◆ **Excerpted text**

Agreed, sounds good to me.

     Arnd
Sam Protsenko Aug. 27, 2024, 5 p.m. UTC | #6
Hi Ulf,

On Tue, Aug 27, 2024 at 2:27 AM Arnd Bergmann <arnd@arndb.de> wrote:
>
> On Tue, Aug 27, 2024, at 03:28, Sam Protsenko wrote:
> > On Thu, Mar 7, 2024 at 1:52 AM Arnd Bergmann <arnd@arndb.de> wrote:
>
> >>
> >> The change looks good to me.
> >>
> >> I see that the host->ring_size depends on PAGE_SIZE as well:
> >>
> >> #define DESC_RING_BUF_SZ        PAGE_SIZE
> >> host->ring_size = DESC_RING_BUF_SZ / sizeof(struct idmac_desc_64addr);
> >> host->sg_cpu = dmam_alloc_coherent(host->dev,
> >>                DESC_RING_BUF_SZ, &host->sg_dma, GFP_KERNEL);
> >>
> >> I don't see any reason for the ring buffer size to be tied to
> >> PAGE_SIZE at all, it was probably picked as a reasonable
> >> default in the initial driver but isn't necessarily ideal.
> >>
> >> From what I can see, the number of 4KB elements in the
> >> ring can be as small as 128 (4KB pages, 64-bit addresses)
> >> or as big as 4096 (64KB pages, 32-bit addresses), which is
> >> quite a difference. If you are still motivated to drill
> >> down into this, could you try changing DESC_RING_BUF_SZ
> >> to a fixed size of either 4KB or 64KB and test again
> >> with the opposite page size, to see if that changes the
> >> throughput?
> >>
> >
> > Sorry for the huge delay. Just ran the tests:
> >
> > - 4K pages, DESC_RING_BUF_SZ = 4K: 97 MB/s
> > - 4K pages, DESC_RING_BUF_SZ = 16K: 98 MB/s
> > - 4K pages, DESC_RING_BUF_SZ = 64K: 97 MB/s
> > - 16K pages, DESC_RING_BUF_SZ = 4K: 123 MB/s
> > - 16K pages, DESC_RING_BUF_SZ = 16K: 125 MB/s
> > - 16K pages, DESC_RING_BUF_SZ = 64K: 124 MB/s
> > - 64K pages, DESC_RING_BUF_SZ = 4K: 137 MB/s
> > - 64K pages, DESC_RING_BUF_SZ = 16K: 135 MB/s
> > - 64K pages, DESC_RING_BUF_SZE = 64K: 138 MB/s
>
> Thanks!
>
> > From what you said, it looks like it may make a sense to reduce
> > DESC_RING_BUF_SZ down to 4 KiB? If so, I'd suggest we do that in a
> > separate patch, as this one actually fixes kernel panic when 16k/64k
> > pages are enabled. Please let me know what you think.
>
> Agreed, sounds good to me.

◆ **Prompt 1**
In the mailing-list excerpt, what throughput was measured with 64K pages and DESC_RING_BUF_SZ set to 16K?
The mailing-list excerpt above and the listing after it are unrelated material.

◆ **Materials provided**

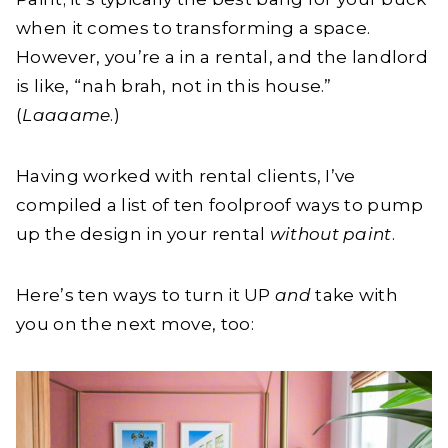
when it comes to transforming a space.
However, you’re a in a rental, and the landlord
is like, “nah brah, not in this house.”
(
Laaaame
.)
Having worked with rental clients, I’ve
compiled a list of ten foolproof ways to pump
up the design in your rental
without paint
.
Here’s ten ways to turn it UP
and
take with
you on the next move, too:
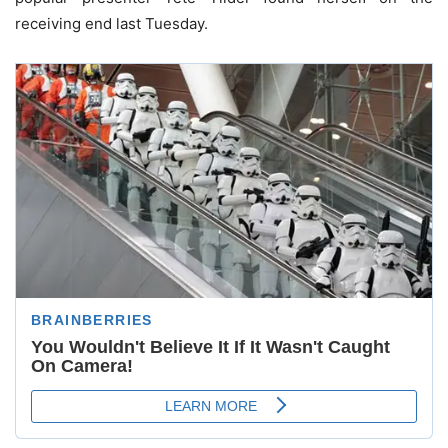
receiving end last Tuesday.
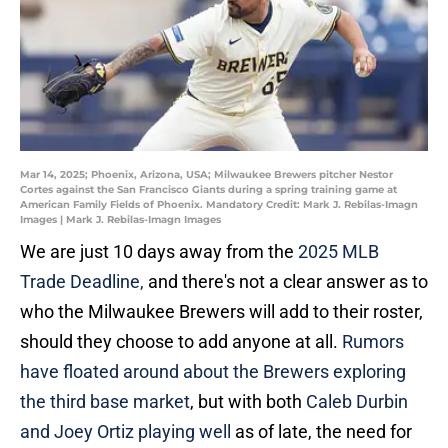
Mar 14, 2025; Phoenix, Arizona, USA; Milwaukee Brewers pitcher Nestor
Cortes against the San Francisco Giants during a spring training game at
American Family Fields of Phoenix. Mandatory Credit: Mark J. Rebilas-Imagn
Images | Mark J. Rebilas-Imagn Images
We are just 10 days away from the
2025 MLB
Trade Deadline,
and there's not a clear answer as to
who the Milwaukee Brewers will add to their roster,
should they choose to add anyone at all.
Rumors
have floated around about the Brewers exploring
the third base market
, but with both
Caleb Durbin
and Joey Ortiz playing well
as of late, the need for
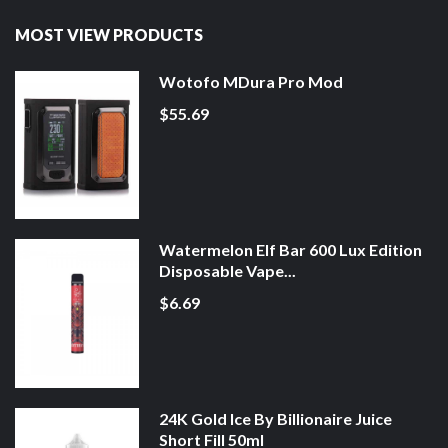
MOST VIEW PRODUCTS
Wotofo MDura Pro Mod
$55.69
Watermelon Elf Bar 600 Lux Edition
Disposable Vape...
$6.69
24K Gold Ice By Billionaire Juice
Short Fill 50ml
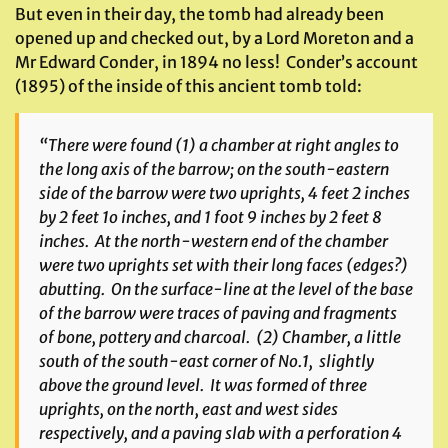
But even in their day, the tomb had already been
opened up and checked out, by a Lord Moreton and a
Mr Edward Conder, in 1894 no less! Conder’s account
(1895) of the inside of this ancient tomb told:
“There were found (1) a chamber at right angles to
the long axis of the barrow; on the south-eastern
side of the barrow were two uprights, 4 feet 2 inches
by 2 feet 1o inches, and 1 foot 9 inches by 2 feet 8
inches. At the north-western end of the chamber
were two uprights set with their long faces (edges?)
abutting. On the surface-line at the level of the base
of the barrow were traces of paving and fragments
of bone, pottery and charcoal. (2) Chamber, a little
south of the south-east corner of No.1, slightly
above the ground level. It was formed of three
uprights, on the north, east and west sides
respectively, and a paving slab with a perforation 4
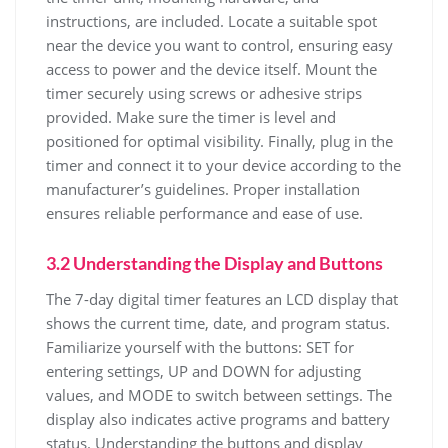
instructions, are included. Locate a suitable spot
near the device you want to control, ensuring easy
access to power and the device itself. Mount the
timer securely using screws or adhesive strips
provided. Make sure the timer is level and
positioned for optimal visibility. Finally, plug in the
timer and connect it to your device according to the
manufacturer’s guidelines. Proper installation
ensures reliable performance and ease of use.
3.2 Understanding the Display and Buttons
The 7-day digital timer features an LCD display that
shows the current time, date, and program status.
Familiarize yourself with the buttons: SET for
entering settings, UP and DOWN for adjusting
values, and MODE to switch between settings. The
display also indicates active programs and battery
status. Understanding the buttons and display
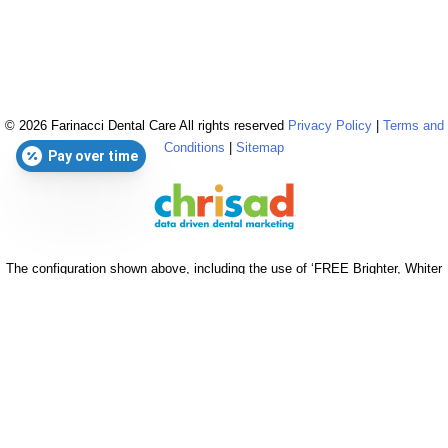
© 2026 Farinacci Dental Care All rights reserved
Privacy Policy
|
Terms and
Conditions
|
Sitemap
Pay over time
The configuration shown above, including the use of ‘FREE Brighter, Whiter
Cleaning’ & ‘$0 Brighter, Whiter Cleaning’, is reserved & strictly copyrighted
for chrisad clients in good standing. © 2026 chrisad, Marin Co., CA all rights
reserved.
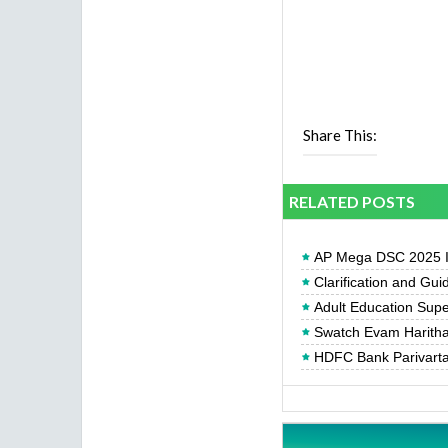
Share This:
RELATED POSTS
AP Mega DSC 2025 In
Clarification and Gui
Adult Education Supe
Swatch Evam Haritha 
HDFC Bank Parivartan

◆ **Prompt 2**
Copy from the listing the lines starting with the line containing "receiving end last Tuesday." and going on through the line containing "as of late, the need for". Leave the pictures out.

◆ **Output 1**
135 MB/s.

◆ **Output 2**
receiving end last Tuesday.
Mar 14, 2025; Phoenix, Arizona, USA; Milwaukee Brewers pitcher Nestor
Cortes against the San Francisco Giants during a spring training game at
American Family Fields of Phoenix. Mandatory Credit: Mark J. Rebilas-Imagn
Images | Mark J. Rebilas-Imagn Images
We are just 10 days away from the
2025 MLB
Trade Deadline,
and there's not a clear answer as to
who the Milwaukee Brewers will add to their roster,
should they choose to add anyone at all.
Rumors
have floated around about the Brewers exploring
the third base market
, but with both
Caleb Durbin
and Joey Ortiz playing well
as of late, the need for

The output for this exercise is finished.